What Happens Inside an ELF File? From Source Code to a Running Process
This article explains how a C/C++ program is compiled into an ELF executable, details the ELF file structure, describes the kernel's validation and segment mapping, covers dynamic linking, and shows how the process starts execution from the _start entry point, providing practical commands and debugging tips.
1. ELF Overview
ELF (Executable and Linkable Format) is the standard binary format for Linux executables, object files ( .o) and shared libraries ( .so). The kernel recognises only ELF files for loading and execution.
1.1 Simple program
#include <stdio.h>
int main(){
printf("Hello Linux
");
return 0;
}Compile with gcc test.c -o a.out. The resulting a.out is an ELF file; file a.out shows architecture, type, interpreter and other metadata.
2. ELF File Structure
2.1 File Header
File Header resides at the beginning of the file and contains the magic number (0x7F 'E' 'L' 'F'), file type, machine architecture, entry address, version and offsets to the program and section header tables. The kernel uses this information to verify the file before loading.
2.2 Program Header Table
The Program Header Table describes loadable segments (type PT_LOAD) that the kernel maps into the process address space. Each entry specifies virtual address, file offset, size and permission flags (r‑x, rw‑, etc.).
2.3 Section Header Table
The Section Header Table lists static sections used by linkers and analysis tools: .text (machine code), .rodata (read‑only constants), .data (initialized globals), .bss (zero‑filled uninitialized globals), .dynamic, .symtab, .debug_*, etc.

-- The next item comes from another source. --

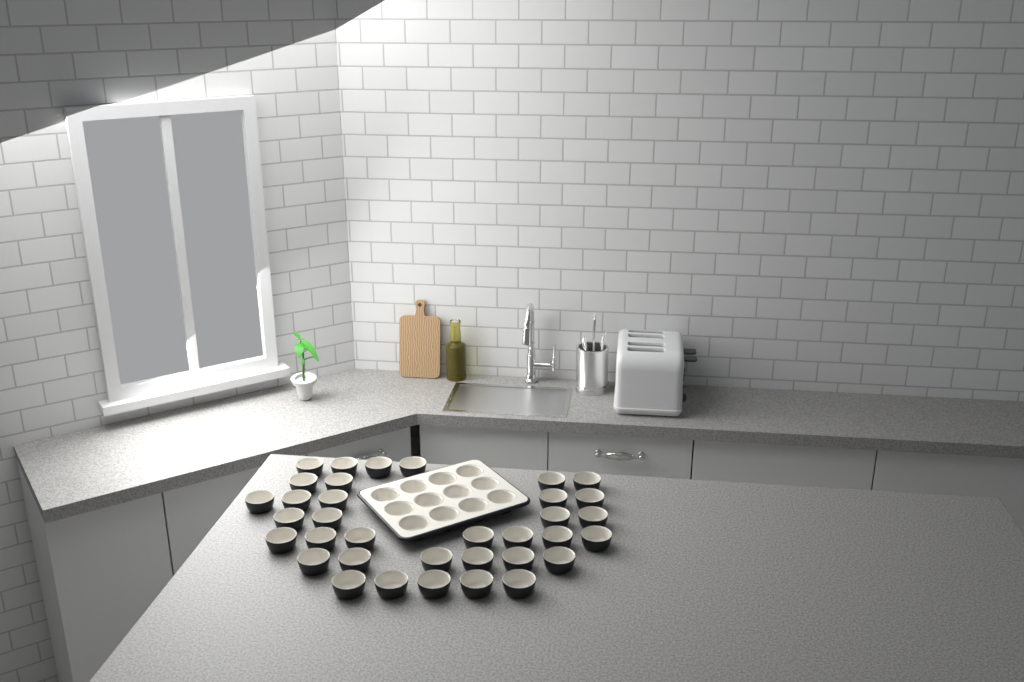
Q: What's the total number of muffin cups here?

.text : executable code, mapped r‑x.
.rodata : constant data, mapped r‑.
.data : initialized variables, mapped rw‑.
.bss : uninitialized variables, occupies no file space; kernel allocates zero‑filled memory.
3. Building an ELF Executable
3.1 Compilation pipeline
Pre‑processing : gcc -E test.c -o test.i expands #include directives and macros.

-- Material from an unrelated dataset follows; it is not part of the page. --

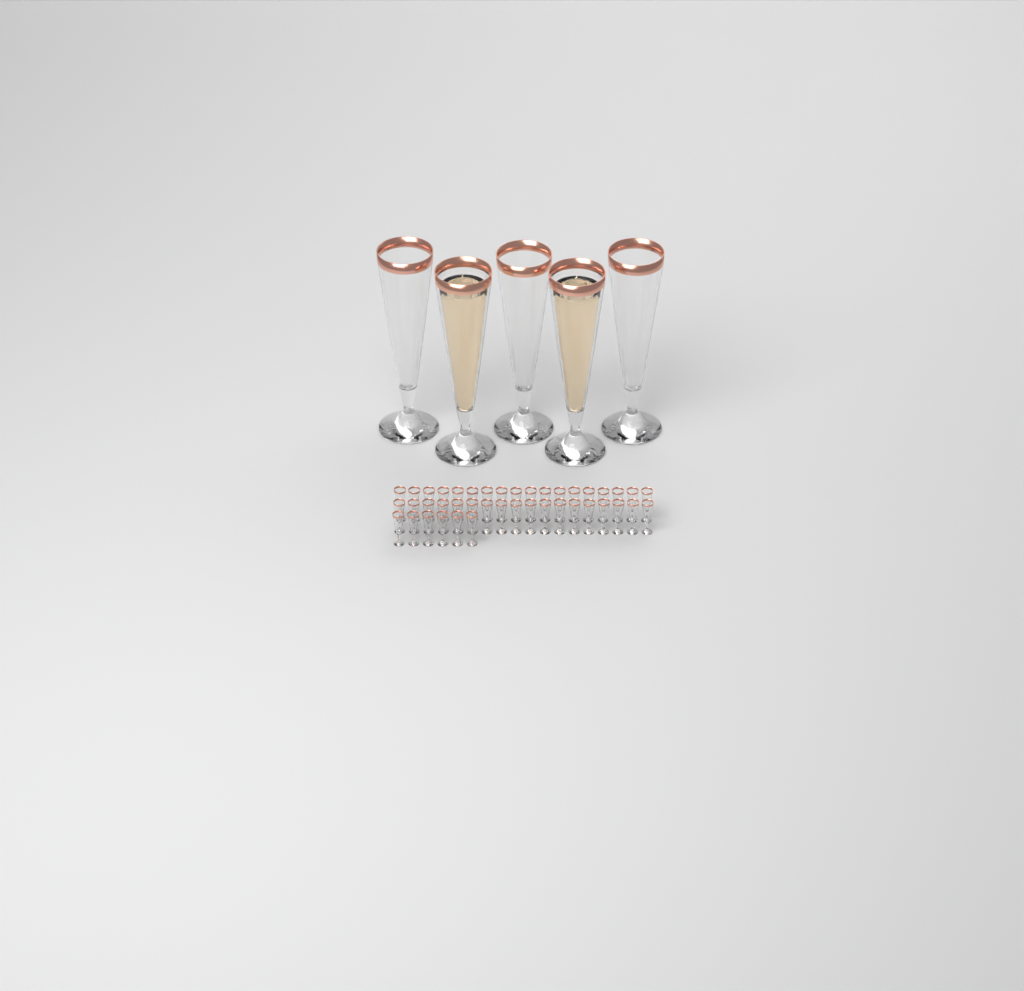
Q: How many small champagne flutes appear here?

Compilation & assembly : gcc -c test.i -o test.o produces an ELF relocatable object file.
Linking : gcc test.c -o a.out (or ld test.o -lc -o a.out) resolves symbols, applies relocations and creates the final ELF executable.
The resulting file can be inspected with readelf -h a.out and executed with ./a.out.
3.2 Linking types
Static linking copies all required code into the executable, producing a larger but self‑contained binary. Dynamic linking leaves external references (e.g., printf) and records needed libraries in the .dynamic section. At runtime the dynamic linker ( /lib64/ld-linux-x86-64.so.2) loads those libraries and resolves symbols via the PLT/GOT mechanism, often using lazy binding.
4. Loading and Execution
4.1 execve and kernel validation
When ./a.out is entered, the shell creates a child process and calls execve(). The kernel reads the ELF header, verifies the magic number and machine type, then reads the program header table to locate the entry point and loadable segments.
4.2 Segment mapping
LOAD segment 1 : contains .text and .rodata, mapped with permissions r‑x.

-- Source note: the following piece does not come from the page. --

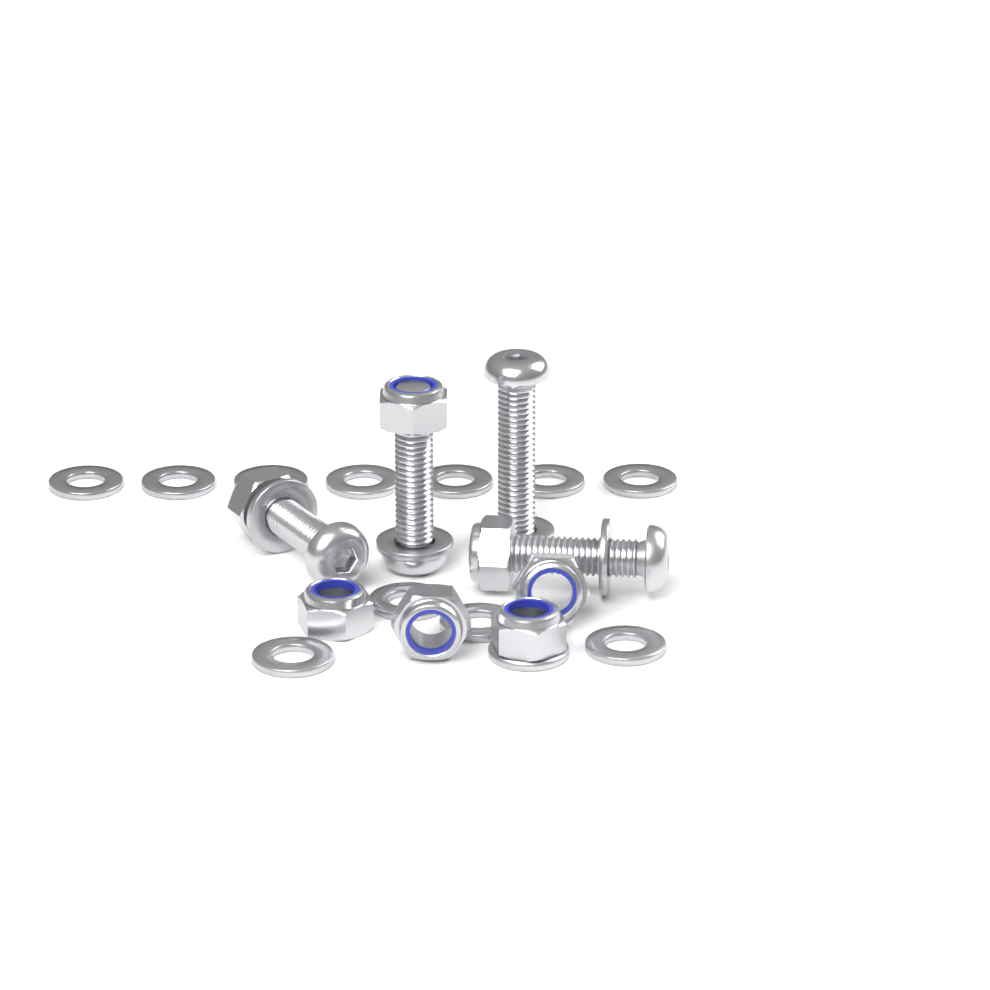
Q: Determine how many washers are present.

LOAD segment 2 : contains .data and .bss, mapped with permissions rw‑.
The .bss segment has no bytes in the file; the kernel allocates zero‑filled pages for it.
4.3 Dynamic linking (if applicable)
Parse the .dynamic section to obtain needed libraries (e.g., libc.so.6).
Load each library and map its loadable segments.
Resolve symbols via the PLT/GOT; the first call to a function triggers lazy binding.
Use ldd a.out to list required shared libraries.
4.4 Entry point to main
The real entry point is the symbol _start supplied by the C runtime. It sets up the stack, registers and calls __libc_start_main(), which in turn invokes user main. After main returns, exit() terminates the process.
5. Inspecting ELF Files
5.1 readelf
Common commands: readelf -h <filename> – file header. readelf -S <filename> – section header table. readelf -l <filename> – program header table. readelf -a <filename> – all available information.
These commands reveal magic number, entry address, segment permissions and the list of sections such as .debug_info or .symtab.
5.2 objdump
Disassembly examples: objdump -d a.out – disassemble executable sections (typically .text). objdump -D -M intel a.out – full disassembly in Intel syntax.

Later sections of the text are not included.